The plot comparing substructures between the training and test set finally killed a misconception I had about the test dataset. As I had seen them called analog sets, my mind went directly to analog series. I was expecting the test set to be based on one or a small number of unique scaffolds, using a small set of hit compounds as reference. That is not the case. Although the test set molecules are highly similar to at least one compound in the training set, they are themselves fairly diverse.

Conclusion

So, to conclude, let's go back to the questions I originally posed:

• How diverse is the chemical space? Very diverse. Some parts were not surprising (considering the single dose dataset came from diverse libraries) but I didn't expect the test set to be as diverse as it is. I think that will make prediction harder.
• How widespread is PXR induction within the chemical space? The pEC50 values in the training set are generally lower (values between 2 to 7) than you often see in ChEMBL, but this is expected as we're looking at unoptimized molecules. I was surprised that μM activity was found pretty much over the whole chemical space.
• What is the SAR character of the data (is it discontinuous)?
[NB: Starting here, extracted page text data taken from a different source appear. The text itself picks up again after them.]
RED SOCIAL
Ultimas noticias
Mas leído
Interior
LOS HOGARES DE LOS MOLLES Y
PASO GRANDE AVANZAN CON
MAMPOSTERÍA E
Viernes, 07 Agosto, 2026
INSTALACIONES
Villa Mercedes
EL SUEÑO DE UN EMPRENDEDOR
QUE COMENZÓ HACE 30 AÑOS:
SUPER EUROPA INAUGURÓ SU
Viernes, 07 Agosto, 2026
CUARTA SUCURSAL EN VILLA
I would say mildly discontinuous. We did find activity cliffs, but their propensity across similar pairs of compounds (4–12%) is not massive.
• Are there broad chemical series that can be extracted from the data? No, I was not able to find substructures or scaffolds that would help organize the chemical space into a small number of chemical series.

Overall, I expect the modeling to be challenging, and I heard similar sentiments from other participants in the Discord chat. The next step will be to explore data splits, train baseline and single-task models, and generate my first submission — making sure to have at least some predictions ready for the mid-challenge unblinding of part of the test set.